[matlab] performance for-loops vs. vectorization vs. bsxfun
From time to time I explain my students certain concepts. To archive those and as an extended memory, I share them here. We also recently had some discussion on vectorization in our research group. e.g. in python and matlab. With the second link claiming for-loops in matlab are performing much better than before.
Goal
Show that for-loops are still quite slow in matlab. Compare bsxfun against vectorized arithmetic expansion in matlab against bsxfun
The contenders
- good old for-loop: Easy to understand, can be found everywhere, slow
- arithmetic expansion: medium difficulty, should be general used, fast
- bsxfun: somewhat difficult to understand, I use it regularily, fast (often)
Comparisons
While demonstrating this to my student, I noticed that subsetting an array has interesting effects on the performance differences. The same is true for different array sizes. Therefore, I decided to systematically compare those.
I subtract one row from either a subset (first 50 rows, dashed line) or all rows of an [n x m] matrix with n= [100, 1000, 10 000] and m = [10, 100, 1000, 10 000]. Mean + SE
Three take home messages:
- for loop is very slow
- vectorization is fastest for small first dimension, then equally fast as bsxfun
- bsxfun is fastest if one needs to subset a medium sized array (n x m >100 x 1000), but see update below!
Update:
Prompted by Anne Urai, I redid the analysis with multiplication & devision. The pattern is the same. I did notice that allocating new matrices before doing the arithmetic expansion (vectorization) results in the same behaviour as bsxfun (but more lines of code)

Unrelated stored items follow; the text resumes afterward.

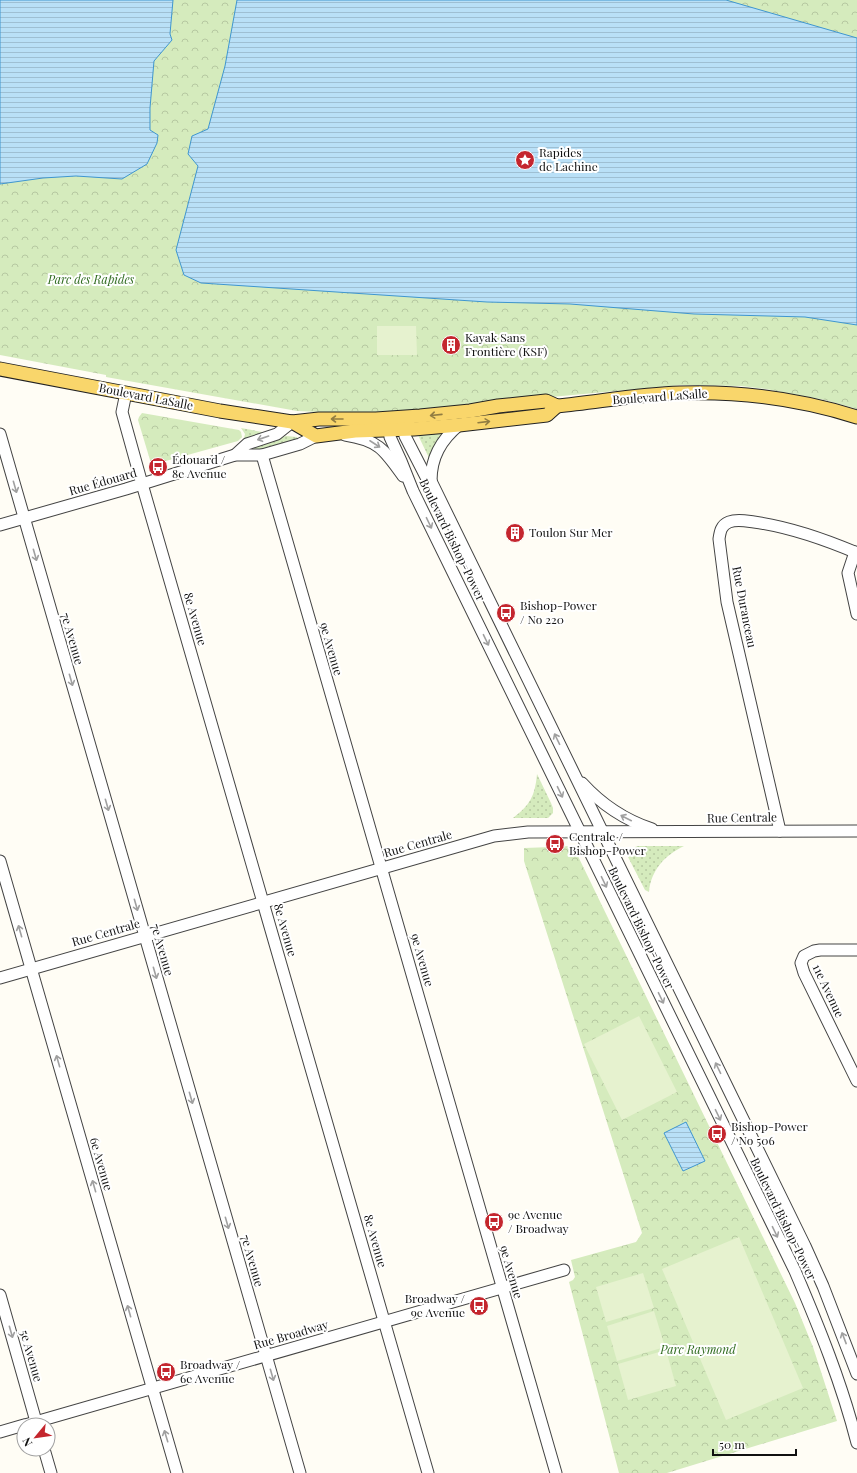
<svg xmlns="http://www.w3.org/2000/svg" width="857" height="1473" viewBox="0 0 857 1473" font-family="'Playfair Display',serif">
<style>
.grass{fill:url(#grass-dots)}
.park{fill:url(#park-crowns)}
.pitch{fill:#e6f2cf}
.water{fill:url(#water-rules);stroke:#3f96cf}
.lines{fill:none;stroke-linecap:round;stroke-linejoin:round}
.minor-casing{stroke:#444;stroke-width:13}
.major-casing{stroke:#222;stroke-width:15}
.minor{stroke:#fff;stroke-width:11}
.major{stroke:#f9d66b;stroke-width:13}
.oneway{stroke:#917d42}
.oneway2{stroke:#a0a0a0}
.labels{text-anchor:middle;stroke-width:4;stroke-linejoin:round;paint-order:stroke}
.poi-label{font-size:12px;fill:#111;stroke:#fff;text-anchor:start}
.park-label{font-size:12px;font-style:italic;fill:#2f6b1f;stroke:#fff}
.street-label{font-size:12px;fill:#111;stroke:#fff}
</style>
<defs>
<pattern id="grass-dots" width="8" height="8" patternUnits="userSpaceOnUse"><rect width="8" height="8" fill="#d5ebbd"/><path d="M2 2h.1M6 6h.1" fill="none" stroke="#b6c8a1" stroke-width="1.8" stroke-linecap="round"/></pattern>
<pattern id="park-crowns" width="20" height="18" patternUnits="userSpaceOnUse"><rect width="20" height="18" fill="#d5ebbd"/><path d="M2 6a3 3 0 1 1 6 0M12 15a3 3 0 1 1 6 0" fill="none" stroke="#b6c8a1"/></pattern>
<pattern id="water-rules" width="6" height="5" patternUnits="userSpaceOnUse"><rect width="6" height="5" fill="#b9e0f7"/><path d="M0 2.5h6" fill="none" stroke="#9ebfd3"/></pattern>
</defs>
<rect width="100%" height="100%" fill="#fffdf5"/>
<g class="grass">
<path d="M241,428L262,432V434L243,442L245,434Z"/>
<path d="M443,433L434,447L430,460L418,435Z"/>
<path d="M286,436L297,437L298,439L264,449H253L252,447Z"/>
<path d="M537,774L551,803L553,808V813L548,818H513C530,805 535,796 537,774Z"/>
<path d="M684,846C665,855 651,870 649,892L645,890L628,857L627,854L629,849L638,846Z"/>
</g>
<g class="park">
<path d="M0,0H857V409L825,400L766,389L741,386L681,385L401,411L362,414L297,411L106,377V375L0,355Z"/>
<path d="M142,413L239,430L241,432L242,437L238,441L155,464L152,463L150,460L138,420L139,417Z"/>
<path d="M568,846L575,850L795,1303L813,1347L837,1421L667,1473H619L569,1282L573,1280L575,1277L571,1260L636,1242L642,1233L524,861V848L552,847V850L559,849V847Z"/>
</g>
<g class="pitch">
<path d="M377,326H416L417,355H377Z"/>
<path d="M639,1016L677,1092L622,1120L584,1044Z"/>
<path d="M739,1237L803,1388L726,1420L662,1269Z"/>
<path d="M643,1273L654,1308L606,1322L596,1287Z"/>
<path d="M654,1311L665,1347L617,1361L607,1326Z"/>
<path d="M666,1350L676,1386L628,1400L618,1364Z"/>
</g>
<g class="water">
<path d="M0,0H173L170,34L172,40L154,61L150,108V130L158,135L157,143L147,164L122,179L76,176L43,178L0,184Z"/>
<path d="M237,0H726L857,38V325L805,317L694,314L570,304L487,302L201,283L184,275L176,250L198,166L188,154L192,136L208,129L225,66Z"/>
<path d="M686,1122L705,1161L683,1171L664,1133Z"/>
</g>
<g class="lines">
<defs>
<g id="minor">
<path d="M126,393L122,412L142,484L428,1473"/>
<path d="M388,422L390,437L401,461L413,491L795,1271C819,1327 842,1384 857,1443"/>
<path d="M402,422L405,436L426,477L431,481L805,1246L823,1286L857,1374"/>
<path d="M0,434L300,1473"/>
<path d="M345,435C378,440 384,449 403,476"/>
<path d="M235,455L247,444L277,434L292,422"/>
<path d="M262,455L556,1473"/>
<path d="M431,481C431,457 441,440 459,425"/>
<path d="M0,525L126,489L235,455H262L300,444L316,436"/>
<path d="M855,552L848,573L857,614"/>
<path d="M582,783C602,805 625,820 652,829"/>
<path d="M780,831L727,602L719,539C720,532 721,525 729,522C737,519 746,521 754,522C790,527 824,539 857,553"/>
<path d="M0,861L177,1473"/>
<path d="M857,950H820L814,951L804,956L801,963L804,973L857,1081"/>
<path d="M0,978L494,836L528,832L857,831"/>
<path d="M0,1295L37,1425"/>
<path d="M25,1425L564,1270"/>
<path d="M0,1432L24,1425"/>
<path d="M44,1449L51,1473"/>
</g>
<g id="major">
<path d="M0,369L220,411L292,422L319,419H376L420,416L470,411L498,406L546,401L557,406C598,402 639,394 680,393C741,391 800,399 857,417"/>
<path d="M292,422L316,436L355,431L414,429L459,425L547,415L557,406"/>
</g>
</defs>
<use href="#minor" class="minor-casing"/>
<use href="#major" class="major-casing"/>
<use href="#minor" class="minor"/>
<use href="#major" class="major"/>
</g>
<defs><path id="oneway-shaft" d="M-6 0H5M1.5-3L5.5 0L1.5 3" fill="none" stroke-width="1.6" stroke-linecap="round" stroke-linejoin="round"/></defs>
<g class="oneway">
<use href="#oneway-shaft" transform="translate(436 415) rotate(174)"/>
<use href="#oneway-shaft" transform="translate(337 419) rotate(-180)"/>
<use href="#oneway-shaft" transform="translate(484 422) rotate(-7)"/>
</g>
<g class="oneway2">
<use href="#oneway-shaft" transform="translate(263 438) rotate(161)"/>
<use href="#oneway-shaft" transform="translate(375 444) rotate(33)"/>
<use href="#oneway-shaft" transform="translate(15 487) rotate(74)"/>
<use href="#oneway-shaft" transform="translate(429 523) rotate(64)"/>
<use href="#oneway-shaft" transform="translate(35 555) rotate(74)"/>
<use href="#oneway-shaft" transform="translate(486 640) rotate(64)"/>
<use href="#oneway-shaft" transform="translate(71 680) rotate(74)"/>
<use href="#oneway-shaft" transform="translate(557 739) rotate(-116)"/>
<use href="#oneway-shaft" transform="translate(560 792) rotate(64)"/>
<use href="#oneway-shaft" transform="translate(107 805) rotate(74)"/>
<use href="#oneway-shaft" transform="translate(626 818) rotate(-153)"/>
<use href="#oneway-shaft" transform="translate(604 882) rotate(64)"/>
<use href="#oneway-shaft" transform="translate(136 905) rotate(74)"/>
<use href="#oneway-shaft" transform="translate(20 931) rotate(-106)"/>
<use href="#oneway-shaft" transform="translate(155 973) rotate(74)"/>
<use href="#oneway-shaft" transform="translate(661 998) rotate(64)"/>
<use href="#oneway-shaft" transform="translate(58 1061) rotate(-106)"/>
<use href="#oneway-shaft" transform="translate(718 1068) rotate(-116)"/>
<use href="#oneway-shaft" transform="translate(191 1098) rotate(74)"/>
<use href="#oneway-shaft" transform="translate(718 1115) rotate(64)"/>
<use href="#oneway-shaft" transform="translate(94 1186) rotate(-106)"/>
<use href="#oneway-shaft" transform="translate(227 1223) rotate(74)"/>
<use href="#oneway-shaft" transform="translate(775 1232) rotate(64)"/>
<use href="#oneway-shaft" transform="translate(129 1311) rotate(-106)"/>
<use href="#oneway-shaft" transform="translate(11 1332) rotate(74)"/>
<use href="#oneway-shaft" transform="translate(844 1338) rotate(-111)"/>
<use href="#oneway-shaft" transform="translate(272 1375) rotate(74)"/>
<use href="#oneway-shaft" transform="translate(166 1436) rotate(-107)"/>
</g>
<defs>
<symbol id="sight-disc" viewBox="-11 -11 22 22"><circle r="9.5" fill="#c4262e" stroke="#fff"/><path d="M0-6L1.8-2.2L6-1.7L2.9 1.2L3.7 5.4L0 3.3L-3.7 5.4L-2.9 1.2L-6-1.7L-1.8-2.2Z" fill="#fff"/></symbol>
<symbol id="building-disc" viewBox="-11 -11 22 22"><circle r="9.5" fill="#c4262e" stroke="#fff"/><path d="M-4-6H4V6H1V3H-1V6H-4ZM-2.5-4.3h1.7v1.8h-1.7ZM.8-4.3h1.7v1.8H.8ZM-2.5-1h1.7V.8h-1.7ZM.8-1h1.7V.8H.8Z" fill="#fff"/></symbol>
<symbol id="bus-disc" viewBox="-11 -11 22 22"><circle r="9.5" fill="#c4262e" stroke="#fff"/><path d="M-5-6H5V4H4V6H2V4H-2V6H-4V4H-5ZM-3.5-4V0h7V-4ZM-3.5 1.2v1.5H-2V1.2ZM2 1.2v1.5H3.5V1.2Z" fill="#fff"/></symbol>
</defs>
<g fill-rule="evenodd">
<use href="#sight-disc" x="514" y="149" width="22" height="22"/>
<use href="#building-disc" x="440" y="334" width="22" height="22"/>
<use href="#bus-disc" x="147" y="456" width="22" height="22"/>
<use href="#building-disc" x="504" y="522" width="22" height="22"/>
<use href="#bus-disc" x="495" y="602" width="22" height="22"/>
<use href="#bus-disc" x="544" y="833" width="22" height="22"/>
<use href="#bus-disc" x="706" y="1123" width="22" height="22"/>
<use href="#bus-disc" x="483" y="1211" width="22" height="22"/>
<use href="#bus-disc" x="468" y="1295" width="22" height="22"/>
<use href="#bus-disc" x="155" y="1361" width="22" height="22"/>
</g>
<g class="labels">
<g class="poi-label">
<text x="539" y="157">Rapides<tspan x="539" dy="14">de Lachine</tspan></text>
<text x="465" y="342">Kayak Sans<tspan x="465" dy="14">Frontière (KSF)</tspan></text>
<text x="172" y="464">Édouard /<tspan x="172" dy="14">8e Avenue</tspan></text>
<text x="529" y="537">Toulon Sur Mer</text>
<text x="520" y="610">Bishop-Power<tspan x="520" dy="14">/ No 220</tspan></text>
<text x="569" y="841">Centrale /<tspan x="569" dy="14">Bishop-Power</tspan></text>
<text x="731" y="1131">Bishop-Power<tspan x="731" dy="14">/ No 506</tspan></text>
<text x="508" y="1219">9e Avenue<tspan x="508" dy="14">/ Broadway</tspan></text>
<text x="465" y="1303" text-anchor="end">Broadway /<tspan x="465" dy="14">9e Avenue</tspan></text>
<text x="180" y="1369">Broadway /<tspan x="180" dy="14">6e Avenue</tspan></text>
</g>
<g class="park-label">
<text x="91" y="284">Parc des Rapides</text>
<text x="698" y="1354">Parc Raymond</text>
</g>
<g class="street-label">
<text transform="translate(146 397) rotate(11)" y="4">Boulevard LaSalle</text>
<text transform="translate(660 397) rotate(-4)" y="4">Boulevard LaSalle</text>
<text transform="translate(103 482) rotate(-16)" y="4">Rue Édouard</text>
<text transform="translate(452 540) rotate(64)" y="4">Boulevard Bishop-Power</text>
<text transform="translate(744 607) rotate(79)" y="4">Rue Duranceau</text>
<text transform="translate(195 619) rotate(74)" y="4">8e Avenue</text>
<text transform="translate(72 639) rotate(74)" y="4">7e Avenue</text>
<text transform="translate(331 649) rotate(74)" y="4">9e Avenue</text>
<text transform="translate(742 818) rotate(-1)" y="4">Rue Centrale</text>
<text transform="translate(418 844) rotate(-16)" y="4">Rue Centrale</text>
<text transform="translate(641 928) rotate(64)" y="4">Boulevard Bishop-Power</text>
<text transform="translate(285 930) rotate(74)" y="4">8e Avenue</text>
<text transform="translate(106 933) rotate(-16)" y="4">Rue Centrale</text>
<text transform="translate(162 950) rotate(74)" y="4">7e Avenue</text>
<text transform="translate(422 960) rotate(74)" y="4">9e Avenue</text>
<text transform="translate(828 991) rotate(65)" y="4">11e Avenue</text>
<text transform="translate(101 1164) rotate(74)" y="4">6e Avenue</text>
<text transform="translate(783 1219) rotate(64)" y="4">Boulevard Bishop-Power</text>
<text transform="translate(375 1241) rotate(74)" y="4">8e Avenue</text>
<text transform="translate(252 1261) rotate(74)" y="4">7e Avenue</text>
<text transform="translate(511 1272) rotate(74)" y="4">9e Avenue</text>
<text transform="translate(291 1335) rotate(-16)" y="4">Rue Broadway</text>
<text transform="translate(31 1356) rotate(74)" y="4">5e Avenue</text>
</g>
</g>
<g transform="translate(36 1437) rotate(241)"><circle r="19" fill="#ffffff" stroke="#a0a0a0"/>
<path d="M0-3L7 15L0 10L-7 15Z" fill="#c4262e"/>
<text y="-6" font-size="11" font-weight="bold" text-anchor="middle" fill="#111111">N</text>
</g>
<path d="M713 1449v6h83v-6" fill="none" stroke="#111111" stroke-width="2"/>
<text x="719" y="1449" font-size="12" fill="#111111" stroke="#ffffff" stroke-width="3" paint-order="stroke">50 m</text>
</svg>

A = data(ix,:); B = data(1,:); x = A./B;
matlab code
tAll = []; for dim1 = [100 1000 10000] for dim2 = [10 100 1000 10000] tStart = tic; for subset = [0 1] if subset ix = 1:50; else ix = 1:dim1; end for run = 1:10 data = rand(dim1,dim2); % for-loop x = data; tic for k= 1:size(data,2) x(ix,k) = data(ix,k)-data(1,k); end t = toc; tAll = [tAll; table(dim1,dim2,subset,{'for-loop'},t)]; %vectorized tic x = data(ix,:)-data(1,:); t = toc; tAll = [tAll; table(dim1,dim2,subset,{'vectorization'},t)]; % bsxfun tic x= bsxfun(@minus,data(ix,:),data(1,:)); t = toc; tAll = [tAll; table(dim1,dim2,subset,{'bsxfun'},t)]; end end fprintf('finished dim1=%i,dim2=%i - took me %.2fs\n',dim1,dim2,toc(tStart)) end end % Plotting using the awesome GRAMM-toolbox % https://github.com/piermorel/gramm figure g = gramm('x',log10(tAll.dim2),'y',log10(tAll.t),'color',tAll.Var4,'linestyle',tAll.subset); g.facet_grid([],tAll.dim1) g.stat_summary() g.set_names('x','log10(second dimension [n x *M*])','y','log10(time) [log10(s)]','column','first dimension [ *N* x m]','linestyle','subset 1:50?') g.draw()
In R2016b and later, Matlab automatically applies arithmetic expansion so that bsxfun is no longer necessary: https://blogs.mathworks.com/loren/2016/10/24/matlab-arithmetic-expands-in-r2016b/ would be interesting to see whether the performance difference between bsxfun and vectorisation.
I think
x = data(ix,:)-data(1,:);
uses already the arithmetic expansion, I clarified this in the article. All calculations were performed in R2016b and will fail in earlier version. I repeated the analysis with multiplication and division and the general shape of the results are identical. I.e. bsxfun is faster if a subset is selected, without subset-indexing, the performance seems identical.
Prompted by your comment I now tried this:
A = data(ix,:);
B = data(1,:);
x = A./B;
which shows that arithmetic expansion performs with same speed as bsxfun also for indexed matrices, except for small arrays where arithmetic expansion is faster.